Gouvernance PME ETI : mode d’emploi pragmatique pour instaurer un board temporaire efficace

Gouvernance PME ETI : mode d’emploi pragmatique pour instaurer un board temporaire efficace

Gouvernance PME ETI : mode d’emploi pragmatique pour instaurer un board temporaire efficace
March 22, 2026

Face aux enjeux de transformation, de cession, d’intégration post-fusion ou de crise, de nombreuses PME et ETI hésitent sur la gouvernance à mettre en place. Le modèle “idéal” du board pluridisciplinaire, indépendant, rythmé et structurant est tentant sur le papier, mais difficilement applicable dans la réalité de l’entreprise, surtout sous contrainte de temps ou d’effectif restreint.

Pourquoi instaurer une gouvernance temporaire ?
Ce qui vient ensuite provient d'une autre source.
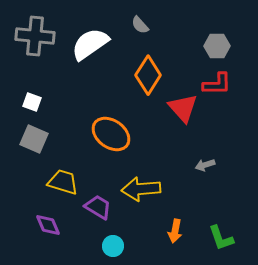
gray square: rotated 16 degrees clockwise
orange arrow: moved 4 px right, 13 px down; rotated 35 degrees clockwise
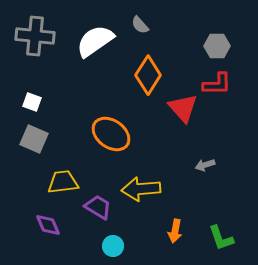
white semicircle: moved 5 px right, 3 px up
yellow trapezoid: rotated 24 degrees counterclockwise
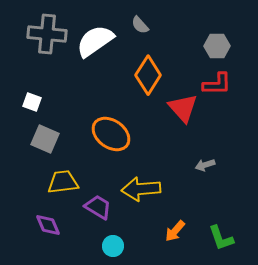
gray cross: moved 12 px right, 2 px up
gray square: moved 11 px right
orange arrow: rotated 30 degrees clockwise
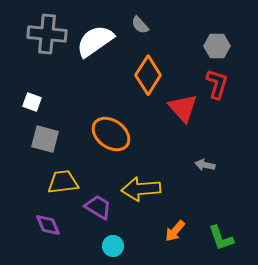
red L-shape: rotated 72 degrees counterclockwise
gray square: rotated 8 degrees counterclockwise
gray arrow: rotated 30 degrees clockwise
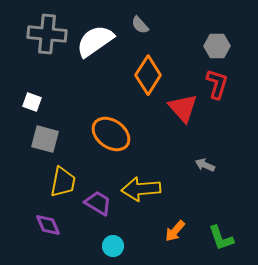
gray arrow: rotated 12 degrees clockwise
yellow trapezoid: rotated 108 degrees clockwise
purple trapezoid: moved 4 px up
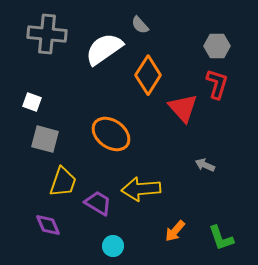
white semicircle: moved 9 px right, 8 px down
yellow trapezoid: rotated 8 degrees clockwise
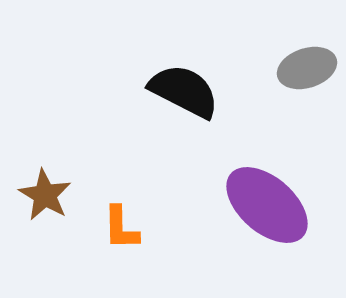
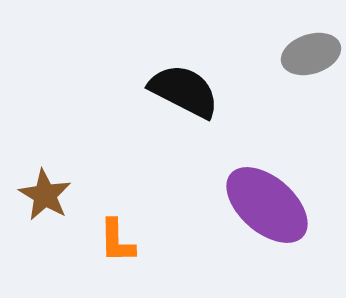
gray ellipse: moved 4 px right, 14 px up
orange L-shape: moved 4 px left, 13 px down
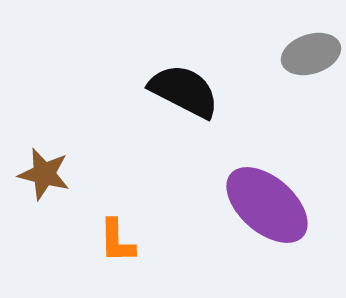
brown star: moved 1 px left, 21 px up; rotated 16 degrees counterclockwise
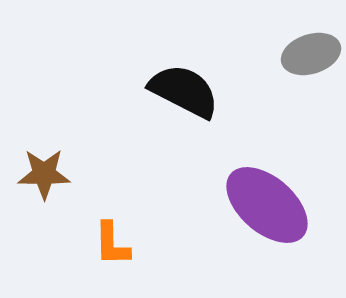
brown star: rotated 14 degrees counterclockwise
orange L-shape: moved 5 px left, 3 px down
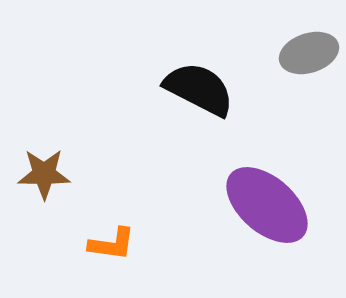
gray ellipse: moved 2 px left, 1 px up
black semicircle: moved 15 px right, 2 px up
orange L-shape: rotated 81 degrees counterclockwise
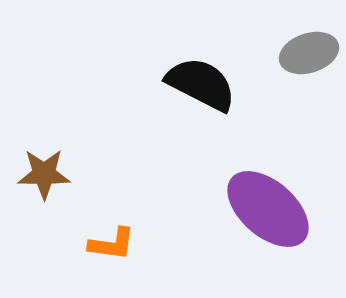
black semicircle: moved 2 px right, 5 px up
purple ellipse: moved 1 px right, 4 px down
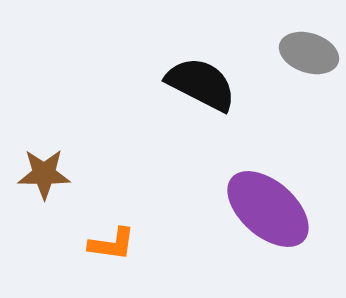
gray ellipse: rotated 36 degrees clockwise
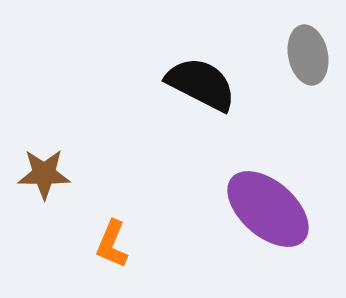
gray ellipse: moved 1 px left, 2 px down; rotated 60 degrees clockwise
orange L-shape: rotated 105 degrees clockwise
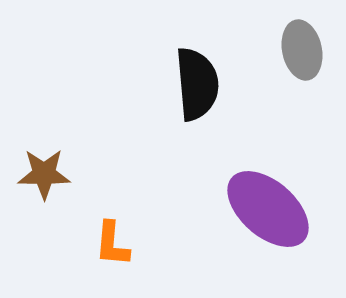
gray ellipse: moved 6 px left, 5 px up
black semicircle: moved 4 px left; rotated 58 degrees clockwise
orange L-shape: rotated 18 degrees counterclockwise
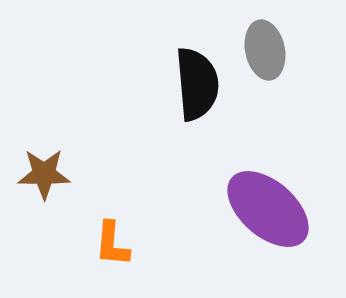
gray ellipse: moved 37 px left
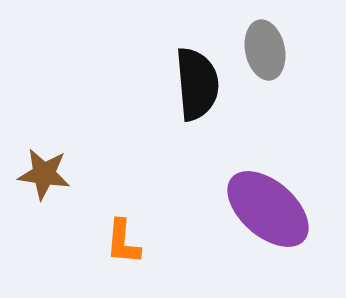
brown star: rotated 8 degrees clockwise
orange L-shape: moved 11 px right, 2 px up
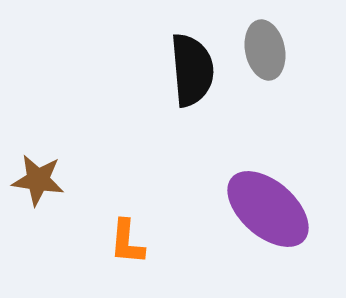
black semicircle: moved 5 px left, 14 px up
brown star: moved 6 px left, 6 px down
orange L-shape: moved 4 px right
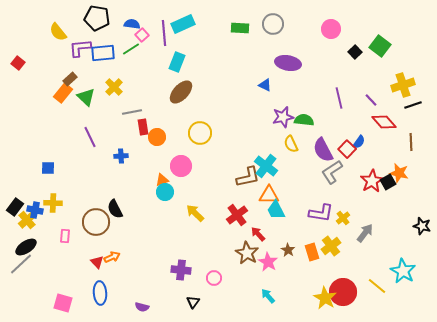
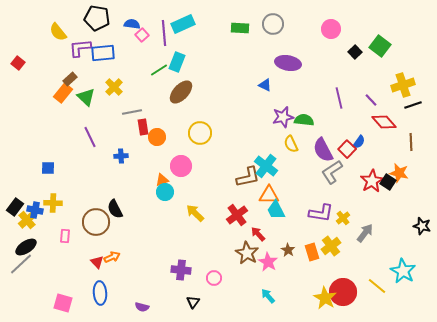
green line at (131, 49): moved 28 px right, 21 px down
black square at (388, 182): rotated 28 degrees counterclockwise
Le contexte l’impose souvent : anticipation d’une cession, intégration après acquisition, pilotage d’une transformation délicate ou gestion d’une crise aiguë. Dans ces moments, la gouvernance ne peut être laissée à l’intuitif ou à l’informel : elle doit apporter rigueur, cohérence et visibilité sans alourdir inutilement la prise de décision ni risquer l’immobilisme.

Erreurs fréquentes lors de la mise en place d’une gouvernance temporaire

  • Restreindre le board aux seuls actionnaires ou dirigeants historiques : le regard externe est alors absent.
  • Multiplier les participants et diluer la responsabilité : au risque de perdre en efficacité et en confidentialité.
  • Confondre « gouvernance » et « management opérationnel » : les rôles doivent être clarifiés.
  • Accorder trop ou trop peu de pouvoir au board temporaire : ni simple chambre d’enregistrement, ni contre-pouvoir paralysant.

Composition du board temporaire : trouver le bon équilibre

  • Mixez actionnaires, dirigeants clés et, si possible, un ou deux membres externes (consultants, experts sectoriels, anciens dirigeants, etc.).
  • Limitez la taille : 4 à 7 membres permettent un dialogue fluide et une réactivité appréciable.
  • Veillez à la diversité des profils : expertise financière, opérationnelle, RH, technique…
  • Prévoyez des observateurs ou des contributeurs ponctuels si une compétence doit être ajoutée temporairement.

Rythme et dynamique : poser des rituels efficaces

  • Planifiez un rythme régulier (hebdo ou bi-mensuel en phase critique, mensuel ensuite), avec ordre du jour transmis en avance et un animateur neutre (le dirigeant ne doit pas en être systématiquement le garant).
  • Misez sur des réunions courtes : 1h00 à 1h30 maximum, orientées autour de l’avancement des points stratégiques et de la prise de décisions factuelles.
  • Envisagez des points flash (20-30 minutes) en distanciel pour accélérer un arbitrage hors séquence normale.

Missions à confier au board temporaire

  • Suivi du plan d’action stratégique (cession, transformation, intégration…)
  • Validation des décisions engageant l’entreprise (recrutements clés, investissements, communication sensible…)
  • Analyse de la performance et des risques à échéance courte et moyenne.
  • Gestion des tensions et arbitrages en cas de désaccords.
  • Veille à la bonne circulation de l’information entre actionnaires, direction et parties prenantes majeures.

Outils et process à formaliser

  • Feuille de route résumant le mandat du board, ses prérogatives et la temporalité ;
  • Modèle de compte rendu synthétique des séances pour assurer traçabilité et mémoire ;
  • Tableau de suivi des décisions, mis à jour entre chaque session ;
  • Procédure de gestion des conflits internes (médiateur externe, comité de conciliation ad hoc…)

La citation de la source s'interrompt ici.